No dejo de recordar esa tarde, el bar repleto de gente y afuera la lluvia desplegaba toda su hermosura y frescura en millones de gotas que al caer y entrar en contacto con la calzada creaban una extraña melodía que invitaba a casa o a una cabaña en medio de la montaña para descansar, dormir, contemplar la lluvia por la ventana y en el mejor de los casos disfrutar el tiempo en compañía de un gran amor o una excelente amante que se dejara seducir rítmicamente por el sonido acústico de la lluvia sobre el tejado y quebrando con quejidos su compostura se fundiera conmigo en un amago de locura y tentando al deseo no quedara espacio en nuestros cuerpos que no se mojara con la lluvia o humedeciera con los besos.
El deseo se apoderaba de mi, terribles corrientes eléctricas estremecían mi cuerpo por dentro, empezaba a sudar y a estar nervioso, mi mirada transitaba rápidamente y sin detenerse entre la gente, ella, más que yo, sabía muy bien lo que buscaba, pienso que mis ojos son un ente propio, libre, con gusto y satisfacción propia, y digo esto por que en múltiples ocasiones siento que ellos me guían y controlan. Y lo hacían aquella tarde. Miraban sin detenerse hasta que de repente se enfocaron hacia la puerta y separaron con celo y saña de entre la gente a aquella chica cuyo esplendor y brillo no opacó la lluvia ni el viento. La miré fijamente y me sentí tentado a invitarle un café, pero mi prudencia se impuso y esperé a que se ubicara dentro del bar, la vi mirar a todos lados, hasta que sin remedio alguno nuestras miradas se cruzaron y ella mas desenfadada de lo que me esperaba, sonrío y seguidamente se dirigió hasta la mesa en la me encontraba sentado o mejor dicho, atado.
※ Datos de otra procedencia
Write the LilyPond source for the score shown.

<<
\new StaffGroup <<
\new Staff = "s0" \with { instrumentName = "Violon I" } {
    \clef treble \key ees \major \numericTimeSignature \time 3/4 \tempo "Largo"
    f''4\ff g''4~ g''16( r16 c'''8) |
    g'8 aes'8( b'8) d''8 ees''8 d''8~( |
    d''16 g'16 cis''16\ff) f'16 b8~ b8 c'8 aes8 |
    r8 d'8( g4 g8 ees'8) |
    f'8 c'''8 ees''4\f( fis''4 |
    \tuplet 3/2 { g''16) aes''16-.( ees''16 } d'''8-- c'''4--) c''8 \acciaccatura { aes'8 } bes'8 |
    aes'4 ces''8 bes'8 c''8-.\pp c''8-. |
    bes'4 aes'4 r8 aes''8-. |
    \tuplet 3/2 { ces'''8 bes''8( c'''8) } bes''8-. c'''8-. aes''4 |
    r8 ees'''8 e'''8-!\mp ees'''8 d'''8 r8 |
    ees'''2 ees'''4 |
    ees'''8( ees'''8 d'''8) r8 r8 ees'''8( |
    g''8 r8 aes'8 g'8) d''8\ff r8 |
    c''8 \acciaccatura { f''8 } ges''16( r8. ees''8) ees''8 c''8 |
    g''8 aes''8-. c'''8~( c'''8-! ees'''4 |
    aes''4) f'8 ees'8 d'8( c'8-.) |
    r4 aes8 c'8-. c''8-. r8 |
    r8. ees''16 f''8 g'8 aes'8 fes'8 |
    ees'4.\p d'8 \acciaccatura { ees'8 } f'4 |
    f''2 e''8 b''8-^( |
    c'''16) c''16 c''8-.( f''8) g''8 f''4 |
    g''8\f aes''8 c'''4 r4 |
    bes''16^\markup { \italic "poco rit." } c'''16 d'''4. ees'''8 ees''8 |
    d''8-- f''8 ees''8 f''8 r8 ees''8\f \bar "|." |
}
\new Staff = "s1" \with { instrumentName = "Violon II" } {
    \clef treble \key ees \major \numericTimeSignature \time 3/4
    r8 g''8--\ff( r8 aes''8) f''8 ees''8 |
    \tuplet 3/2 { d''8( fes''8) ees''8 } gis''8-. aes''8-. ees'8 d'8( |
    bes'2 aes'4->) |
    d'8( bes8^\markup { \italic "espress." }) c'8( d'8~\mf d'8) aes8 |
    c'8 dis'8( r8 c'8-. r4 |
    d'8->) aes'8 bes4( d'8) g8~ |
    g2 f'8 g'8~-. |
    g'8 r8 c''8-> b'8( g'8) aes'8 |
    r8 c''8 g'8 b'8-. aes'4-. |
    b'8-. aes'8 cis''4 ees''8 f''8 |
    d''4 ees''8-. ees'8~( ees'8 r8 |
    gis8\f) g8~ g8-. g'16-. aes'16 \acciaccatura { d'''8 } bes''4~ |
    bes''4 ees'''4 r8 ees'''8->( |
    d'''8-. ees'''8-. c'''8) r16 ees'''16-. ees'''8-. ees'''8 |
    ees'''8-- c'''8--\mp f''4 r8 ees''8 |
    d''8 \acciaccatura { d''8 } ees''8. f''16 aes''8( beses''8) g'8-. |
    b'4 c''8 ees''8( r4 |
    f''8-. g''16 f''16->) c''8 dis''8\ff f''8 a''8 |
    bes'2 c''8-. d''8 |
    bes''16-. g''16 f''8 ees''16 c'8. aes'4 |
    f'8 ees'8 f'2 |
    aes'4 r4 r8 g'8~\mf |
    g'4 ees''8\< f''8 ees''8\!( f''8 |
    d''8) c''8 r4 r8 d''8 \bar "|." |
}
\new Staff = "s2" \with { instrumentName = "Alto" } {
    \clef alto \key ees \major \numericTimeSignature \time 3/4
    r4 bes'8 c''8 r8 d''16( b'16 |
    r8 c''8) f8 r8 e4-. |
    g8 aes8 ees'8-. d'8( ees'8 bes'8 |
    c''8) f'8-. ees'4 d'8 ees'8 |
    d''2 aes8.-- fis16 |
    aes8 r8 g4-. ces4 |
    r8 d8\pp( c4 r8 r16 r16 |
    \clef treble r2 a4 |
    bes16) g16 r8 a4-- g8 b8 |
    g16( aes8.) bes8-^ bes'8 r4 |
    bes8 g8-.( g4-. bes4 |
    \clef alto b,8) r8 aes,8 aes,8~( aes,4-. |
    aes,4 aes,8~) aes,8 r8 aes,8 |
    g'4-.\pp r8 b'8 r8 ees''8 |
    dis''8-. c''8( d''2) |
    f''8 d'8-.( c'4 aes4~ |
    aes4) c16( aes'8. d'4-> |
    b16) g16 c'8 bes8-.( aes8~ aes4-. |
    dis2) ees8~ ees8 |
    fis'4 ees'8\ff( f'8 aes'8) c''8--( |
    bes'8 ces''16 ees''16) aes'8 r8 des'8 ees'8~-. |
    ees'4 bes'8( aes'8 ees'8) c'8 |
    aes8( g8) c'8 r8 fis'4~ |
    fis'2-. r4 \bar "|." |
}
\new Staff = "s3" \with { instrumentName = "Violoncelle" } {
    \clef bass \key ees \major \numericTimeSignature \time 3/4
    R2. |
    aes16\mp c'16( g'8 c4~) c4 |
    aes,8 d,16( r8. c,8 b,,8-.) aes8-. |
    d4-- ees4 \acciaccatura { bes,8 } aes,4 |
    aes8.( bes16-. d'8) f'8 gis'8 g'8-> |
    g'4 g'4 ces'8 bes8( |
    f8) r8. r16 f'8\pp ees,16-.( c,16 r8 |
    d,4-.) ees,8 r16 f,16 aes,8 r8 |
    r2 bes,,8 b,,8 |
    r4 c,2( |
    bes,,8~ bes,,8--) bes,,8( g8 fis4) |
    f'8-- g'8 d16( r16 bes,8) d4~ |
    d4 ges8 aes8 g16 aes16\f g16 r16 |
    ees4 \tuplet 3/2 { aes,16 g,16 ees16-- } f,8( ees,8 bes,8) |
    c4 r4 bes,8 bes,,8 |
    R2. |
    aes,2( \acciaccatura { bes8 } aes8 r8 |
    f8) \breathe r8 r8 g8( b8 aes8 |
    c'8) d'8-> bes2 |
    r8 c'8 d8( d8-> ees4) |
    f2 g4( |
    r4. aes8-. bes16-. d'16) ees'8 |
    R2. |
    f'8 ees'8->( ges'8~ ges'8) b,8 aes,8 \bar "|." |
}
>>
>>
Me puedo sentar. Dijo tranquilamente, mientras dejaba caer su bolso sobre la mesa, yo inhibo por la sorpresa, respondí de la manera más estúpida e inoportuna. Me encogí de brazos y haciendo sentir claramente la contradicción entre mi cuerpo, mis pensamientos, deseos y decisiones le dije que si, la verdad es que creo que ni me oyó.